The histograms of the ratio of recovered flux to input flux of the simulated sources are used to estimate the offset and the error of the fluxes. One of these histograms is shown in Fig. 8 for the FN1 field and 500 mJy sources.

One can see a systematic offset of the distribution's peak with respect to the input flux. This offset is constant for a given field, and equals 16%, 19%, 18% and 16% for the FN1, FN2, FSM1 and FSM234 fields, respectively. The possible explanations for this offset are (1) the variation of the effective footprint inside the field (due to an inhomogeneous sampling of the sky) and (2) the loss of flux at the edges of the pixels. We apply this correction on the source fluxes.
------------------------------------------------------------------------
Print the flux-offset passage from "One can see" up to and including "the source fluxes.".

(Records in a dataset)
------------------------------------------------------------------------
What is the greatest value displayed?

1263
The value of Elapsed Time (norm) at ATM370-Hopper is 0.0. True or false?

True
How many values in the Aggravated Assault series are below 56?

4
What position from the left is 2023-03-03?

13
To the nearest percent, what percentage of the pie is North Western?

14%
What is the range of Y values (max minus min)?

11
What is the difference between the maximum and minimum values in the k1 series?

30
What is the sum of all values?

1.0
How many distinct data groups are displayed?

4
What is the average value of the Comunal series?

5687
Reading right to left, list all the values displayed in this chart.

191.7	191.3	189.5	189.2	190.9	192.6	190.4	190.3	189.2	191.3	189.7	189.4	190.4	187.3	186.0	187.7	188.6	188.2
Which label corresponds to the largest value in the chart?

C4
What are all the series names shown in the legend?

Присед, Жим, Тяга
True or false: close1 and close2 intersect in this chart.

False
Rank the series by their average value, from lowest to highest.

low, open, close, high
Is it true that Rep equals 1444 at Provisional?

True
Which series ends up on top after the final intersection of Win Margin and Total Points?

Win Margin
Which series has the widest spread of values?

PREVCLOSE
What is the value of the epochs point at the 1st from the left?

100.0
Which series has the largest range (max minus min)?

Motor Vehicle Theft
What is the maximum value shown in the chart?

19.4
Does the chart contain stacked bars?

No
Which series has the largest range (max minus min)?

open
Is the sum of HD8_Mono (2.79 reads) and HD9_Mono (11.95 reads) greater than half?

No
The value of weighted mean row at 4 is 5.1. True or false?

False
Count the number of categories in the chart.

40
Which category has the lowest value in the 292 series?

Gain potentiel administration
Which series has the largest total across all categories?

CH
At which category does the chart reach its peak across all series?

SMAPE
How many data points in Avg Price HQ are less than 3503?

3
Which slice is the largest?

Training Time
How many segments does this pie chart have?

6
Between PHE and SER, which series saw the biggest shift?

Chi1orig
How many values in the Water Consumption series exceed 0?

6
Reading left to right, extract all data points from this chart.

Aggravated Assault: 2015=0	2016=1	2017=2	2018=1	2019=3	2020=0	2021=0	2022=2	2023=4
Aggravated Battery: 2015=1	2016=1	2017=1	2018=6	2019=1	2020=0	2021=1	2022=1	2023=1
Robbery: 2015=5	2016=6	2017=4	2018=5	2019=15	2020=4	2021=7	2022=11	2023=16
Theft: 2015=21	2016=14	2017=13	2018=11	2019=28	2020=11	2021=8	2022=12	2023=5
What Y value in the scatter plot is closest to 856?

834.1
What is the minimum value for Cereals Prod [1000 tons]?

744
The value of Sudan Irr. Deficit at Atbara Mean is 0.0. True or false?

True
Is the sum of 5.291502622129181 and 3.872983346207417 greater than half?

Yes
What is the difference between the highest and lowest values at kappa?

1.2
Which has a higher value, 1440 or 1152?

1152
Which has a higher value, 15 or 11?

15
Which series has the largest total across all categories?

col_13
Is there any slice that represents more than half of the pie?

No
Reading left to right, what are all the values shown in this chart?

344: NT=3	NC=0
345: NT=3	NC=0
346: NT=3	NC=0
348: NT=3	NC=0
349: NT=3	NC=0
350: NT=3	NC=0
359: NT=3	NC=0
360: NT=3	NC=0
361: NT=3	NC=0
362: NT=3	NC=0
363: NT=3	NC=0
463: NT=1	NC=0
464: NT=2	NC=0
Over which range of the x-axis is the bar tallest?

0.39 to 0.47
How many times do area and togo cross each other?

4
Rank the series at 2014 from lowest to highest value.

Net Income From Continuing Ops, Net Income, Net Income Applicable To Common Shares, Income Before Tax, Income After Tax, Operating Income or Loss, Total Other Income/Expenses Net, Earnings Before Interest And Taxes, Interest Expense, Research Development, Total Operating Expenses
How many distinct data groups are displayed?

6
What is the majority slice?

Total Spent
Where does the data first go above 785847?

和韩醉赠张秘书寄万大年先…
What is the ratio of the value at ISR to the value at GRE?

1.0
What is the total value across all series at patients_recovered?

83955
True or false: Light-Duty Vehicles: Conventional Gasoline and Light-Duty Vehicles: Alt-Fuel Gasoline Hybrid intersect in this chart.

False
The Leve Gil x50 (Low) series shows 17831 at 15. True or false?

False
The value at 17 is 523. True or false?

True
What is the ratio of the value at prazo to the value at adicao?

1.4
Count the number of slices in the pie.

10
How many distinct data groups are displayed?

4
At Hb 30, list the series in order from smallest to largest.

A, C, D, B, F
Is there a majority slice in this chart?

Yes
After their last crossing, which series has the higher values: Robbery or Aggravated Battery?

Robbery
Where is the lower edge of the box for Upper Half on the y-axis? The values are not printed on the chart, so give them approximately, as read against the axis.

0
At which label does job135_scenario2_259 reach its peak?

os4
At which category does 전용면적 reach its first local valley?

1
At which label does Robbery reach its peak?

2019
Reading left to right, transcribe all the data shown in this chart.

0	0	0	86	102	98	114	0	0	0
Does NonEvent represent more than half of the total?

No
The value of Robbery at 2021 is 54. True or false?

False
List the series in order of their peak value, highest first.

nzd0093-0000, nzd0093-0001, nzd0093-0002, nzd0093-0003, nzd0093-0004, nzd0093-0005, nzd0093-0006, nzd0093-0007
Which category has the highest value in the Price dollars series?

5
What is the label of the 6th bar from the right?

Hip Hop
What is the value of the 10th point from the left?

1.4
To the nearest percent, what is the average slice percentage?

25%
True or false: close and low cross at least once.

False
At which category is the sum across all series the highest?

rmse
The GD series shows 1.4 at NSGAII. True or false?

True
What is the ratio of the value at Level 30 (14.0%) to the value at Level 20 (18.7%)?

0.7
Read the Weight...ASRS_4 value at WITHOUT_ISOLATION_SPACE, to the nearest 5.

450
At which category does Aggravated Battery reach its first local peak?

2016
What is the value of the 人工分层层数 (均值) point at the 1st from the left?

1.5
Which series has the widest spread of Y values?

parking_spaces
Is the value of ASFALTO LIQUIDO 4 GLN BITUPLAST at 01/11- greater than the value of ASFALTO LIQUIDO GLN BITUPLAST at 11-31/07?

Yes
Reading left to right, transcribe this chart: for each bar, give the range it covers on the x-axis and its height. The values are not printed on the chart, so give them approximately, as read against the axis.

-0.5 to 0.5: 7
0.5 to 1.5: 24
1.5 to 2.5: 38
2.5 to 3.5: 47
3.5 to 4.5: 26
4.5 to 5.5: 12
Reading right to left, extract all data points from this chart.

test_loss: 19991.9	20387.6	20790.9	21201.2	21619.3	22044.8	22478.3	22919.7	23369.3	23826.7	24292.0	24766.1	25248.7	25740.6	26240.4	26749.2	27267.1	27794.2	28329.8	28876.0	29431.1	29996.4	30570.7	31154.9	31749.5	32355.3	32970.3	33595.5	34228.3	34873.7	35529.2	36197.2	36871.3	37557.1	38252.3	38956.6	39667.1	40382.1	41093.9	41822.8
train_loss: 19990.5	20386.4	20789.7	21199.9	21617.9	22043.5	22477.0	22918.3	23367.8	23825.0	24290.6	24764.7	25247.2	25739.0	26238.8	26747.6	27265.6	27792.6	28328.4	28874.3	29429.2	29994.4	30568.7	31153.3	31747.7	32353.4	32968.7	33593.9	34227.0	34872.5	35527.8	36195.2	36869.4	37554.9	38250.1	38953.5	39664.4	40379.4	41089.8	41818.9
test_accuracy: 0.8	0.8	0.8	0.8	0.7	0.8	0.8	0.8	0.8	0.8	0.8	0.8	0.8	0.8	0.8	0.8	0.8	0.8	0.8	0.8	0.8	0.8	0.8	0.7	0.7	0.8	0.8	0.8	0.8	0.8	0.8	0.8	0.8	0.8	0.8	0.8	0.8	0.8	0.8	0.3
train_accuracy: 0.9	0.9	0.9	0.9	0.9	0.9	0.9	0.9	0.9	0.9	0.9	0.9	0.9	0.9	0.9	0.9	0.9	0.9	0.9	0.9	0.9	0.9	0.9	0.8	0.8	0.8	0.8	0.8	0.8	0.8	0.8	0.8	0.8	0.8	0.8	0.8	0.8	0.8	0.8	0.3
------------------------------------------------------------------------
## Task answer
One can see a systematic offset of the distribution's peak with respect to the input flux. This offset is constant for a given field, and equals 16%, 19%, 18% and 16% for the FN1, FN2, FSM1 and FSM234 fields, respectively. The possible explanations for this offset are (1) the variation of the effective footprint inside the field (due to an inhomogeneous sampling of the sky) and (2) the loss of flux at the edges of the pixels. We apply this correction on the source fluxes.